Sobre chicletes e umbigo


O mundo está ficando cada vez mais fitness. Termos como sem glúten, sem lactose, low carb, ligth, diet, zero tomaram de conta das rodas de conversas, rede sociais, programas de TV, prateleiras do mercado, revistas. Ouso dizer que as próximas gerações talvez nem venham a conhecer muitas das guloseimas que existem atualmente, ainda. Uma pena!
Tal suposição me motiva a registrar para a eternidade uma pequena parte da história de Duda, nascida em Brasília/DF, nos anos 90, época em que não havia tamanha preocupação e restrição dos pais sobre a ingestão de doces – talvez fosse essa uma das muitas razões pelas quais a vida daquelas crianças tenha sido mais leve e divertida do que as de hoje, que gastam seu tempo livre enfurnadas em um tablet enquanto comem bolachas de arroz e chá de hibiscos.
Era muito simples arrancar de Duda um sorriso que ia de orelha a orelha: bastava lhe dar um chiclete. PingPong, Ploc, BigBig, Bubbaloo, BolinBola, Huevitos, não importava o sabor.  Embora seus pais insistissem em instruí-la a mascar por um tempo e depois cuspir, ela sempre engolia. E a cada novo chiclete desembalado vinha novamente a mesma a recomendação. As explicações dos pais eram as mais variadas possíveis, começando pela mais esdrúxula: “Duda, se você engolir, irá nascer um pé de chicletes em sua barriga”. E por acaso, lhe poderia ocorrer coisa melhor do que ter sua própria produção de gomas de mascar?!
Nem preciso dizer que essa advertência não surtiu efeito algum. Os pais apelaram então para “Engolir chiclete faz mal à saúde!”, e diante da insistência de Duda em não cuspir, o aviso foi tornando-se mais trágicos como “Se você engolir, ele vai grudar nas suas tripas e você vai morrer, menina!”
Por vezes, a pequena Duda deitava-se mascando chiclete, acabava por dormir com ele na boca e faltamente o engolia, a menos que a mãe percebesse o que se passava e silenciosamente o retirasse de sua boca tão logo pegasse no sono. No dia seguinte, ao abrir os olhos, ela procurava em vão pela guloseima que se lembrava de ter escondido em algum canto da boca.

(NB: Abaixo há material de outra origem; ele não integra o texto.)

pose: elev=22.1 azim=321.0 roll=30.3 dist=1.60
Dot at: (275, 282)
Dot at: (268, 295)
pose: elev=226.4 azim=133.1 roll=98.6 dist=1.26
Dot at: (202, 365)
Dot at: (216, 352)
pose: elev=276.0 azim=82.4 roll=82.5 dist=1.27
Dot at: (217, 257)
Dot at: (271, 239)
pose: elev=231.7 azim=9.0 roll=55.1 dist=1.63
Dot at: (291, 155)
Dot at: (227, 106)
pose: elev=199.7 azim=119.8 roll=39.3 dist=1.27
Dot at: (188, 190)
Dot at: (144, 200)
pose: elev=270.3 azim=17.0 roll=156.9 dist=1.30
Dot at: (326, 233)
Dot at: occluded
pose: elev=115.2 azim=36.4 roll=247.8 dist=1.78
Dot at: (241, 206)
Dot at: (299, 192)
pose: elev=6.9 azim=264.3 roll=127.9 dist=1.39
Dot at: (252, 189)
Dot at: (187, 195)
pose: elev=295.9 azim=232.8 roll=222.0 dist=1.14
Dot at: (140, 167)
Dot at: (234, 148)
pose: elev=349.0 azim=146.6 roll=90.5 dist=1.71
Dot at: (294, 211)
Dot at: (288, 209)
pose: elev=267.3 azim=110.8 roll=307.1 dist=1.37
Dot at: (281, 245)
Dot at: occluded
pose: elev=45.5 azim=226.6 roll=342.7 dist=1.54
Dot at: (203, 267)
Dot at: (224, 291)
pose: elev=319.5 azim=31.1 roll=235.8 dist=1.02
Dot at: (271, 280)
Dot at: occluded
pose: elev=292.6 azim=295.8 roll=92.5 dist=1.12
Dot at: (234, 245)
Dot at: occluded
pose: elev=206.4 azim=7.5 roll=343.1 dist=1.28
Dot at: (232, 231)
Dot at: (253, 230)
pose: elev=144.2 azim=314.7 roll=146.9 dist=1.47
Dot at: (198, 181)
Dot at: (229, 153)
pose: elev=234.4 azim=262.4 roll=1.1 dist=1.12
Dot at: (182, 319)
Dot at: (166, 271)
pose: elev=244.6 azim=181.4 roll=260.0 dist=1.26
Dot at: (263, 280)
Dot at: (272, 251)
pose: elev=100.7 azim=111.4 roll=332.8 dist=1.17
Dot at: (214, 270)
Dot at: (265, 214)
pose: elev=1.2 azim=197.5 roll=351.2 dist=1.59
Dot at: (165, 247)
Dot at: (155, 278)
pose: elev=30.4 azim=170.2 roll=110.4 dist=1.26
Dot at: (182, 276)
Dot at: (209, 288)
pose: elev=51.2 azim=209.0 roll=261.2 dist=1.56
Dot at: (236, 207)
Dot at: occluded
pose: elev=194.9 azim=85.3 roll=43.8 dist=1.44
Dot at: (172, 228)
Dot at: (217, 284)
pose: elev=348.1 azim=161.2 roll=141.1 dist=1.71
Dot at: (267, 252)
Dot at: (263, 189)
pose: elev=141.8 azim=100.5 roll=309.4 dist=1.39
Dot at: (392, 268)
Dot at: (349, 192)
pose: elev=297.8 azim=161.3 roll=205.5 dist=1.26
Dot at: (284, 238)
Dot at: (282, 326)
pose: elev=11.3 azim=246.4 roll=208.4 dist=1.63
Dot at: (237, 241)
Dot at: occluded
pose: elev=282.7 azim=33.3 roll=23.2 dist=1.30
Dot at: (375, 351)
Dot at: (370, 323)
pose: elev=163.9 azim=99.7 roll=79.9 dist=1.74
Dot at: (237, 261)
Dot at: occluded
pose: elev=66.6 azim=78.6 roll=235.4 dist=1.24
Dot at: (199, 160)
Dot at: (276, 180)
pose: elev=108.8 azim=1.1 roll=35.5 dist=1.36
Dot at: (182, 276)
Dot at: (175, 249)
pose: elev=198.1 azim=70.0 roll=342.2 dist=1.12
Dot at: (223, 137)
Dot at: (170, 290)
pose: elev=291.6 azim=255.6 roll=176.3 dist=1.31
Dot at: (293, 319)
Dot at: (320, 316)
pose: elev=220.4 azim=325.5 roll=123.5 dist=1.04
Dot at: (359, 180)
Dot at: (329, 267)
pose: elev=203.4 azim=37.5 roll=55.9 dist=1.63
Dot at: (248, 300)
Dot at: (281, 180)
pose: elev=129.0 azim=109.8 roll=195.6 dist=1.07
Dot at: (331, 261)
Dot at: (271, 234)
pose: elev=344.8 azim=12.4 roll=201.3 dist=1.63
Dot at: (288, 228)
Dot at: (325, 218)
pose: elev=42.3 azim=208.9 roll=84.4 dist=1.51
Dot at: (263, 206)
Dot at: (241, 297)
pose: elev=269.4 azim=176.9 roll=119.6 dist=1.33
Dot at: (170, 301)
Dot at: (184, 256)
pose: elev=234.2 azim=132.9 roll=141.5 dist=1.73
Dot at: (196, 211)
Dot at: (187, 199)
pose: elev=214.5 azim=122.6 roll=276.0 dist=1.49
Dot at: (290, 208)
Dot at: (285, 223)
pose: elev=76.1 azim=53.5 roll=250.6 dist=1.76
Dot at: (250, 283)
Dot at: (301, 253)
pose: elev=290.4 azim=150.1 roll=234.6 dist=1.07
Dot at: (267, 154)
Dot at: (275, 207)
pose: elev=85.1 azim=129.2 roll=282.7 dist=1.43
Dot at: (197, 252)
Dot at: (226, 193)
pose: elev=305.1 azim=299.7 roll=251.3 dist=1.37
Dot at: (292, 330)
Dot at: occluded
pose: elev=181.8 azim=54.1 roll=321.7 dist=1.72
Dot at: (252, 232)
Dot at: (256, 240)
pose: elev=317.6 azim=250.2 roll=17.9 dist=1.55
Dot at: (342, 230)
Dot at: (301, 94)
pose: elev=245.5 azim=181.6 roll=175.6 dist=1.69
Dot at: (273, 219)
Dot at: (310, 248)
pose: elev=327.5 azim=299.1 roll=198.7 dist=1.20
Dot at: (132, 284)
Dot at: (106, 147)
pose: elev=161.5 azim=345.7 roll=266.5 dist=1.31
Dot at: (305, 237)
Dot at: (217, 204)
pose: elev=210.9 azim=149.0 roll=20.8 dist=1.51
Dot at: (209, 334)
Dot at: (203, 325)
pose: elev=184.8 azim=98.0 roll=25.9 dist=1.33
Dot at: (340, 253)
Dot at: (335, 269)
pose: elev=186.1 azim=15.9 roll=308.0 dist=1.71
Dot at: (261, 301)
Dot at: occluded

A menina, que ainda não compreendia os porquês da vida, já havia criado mentalmente sua própria regra: só cuspir um chiclete quando perdesse totalmente o sabor. Foi aí que, inusitadamente, criou uma prática solução para o impasse entre o chiclete ainda com gosto e o sono. Quando sentia suas pálpebras começarem a pesar, ali na cama mesmo, Duda rapidamente tirava o chiclete da boca e guardava-o no umbigo para continuar mascando quando acordasse.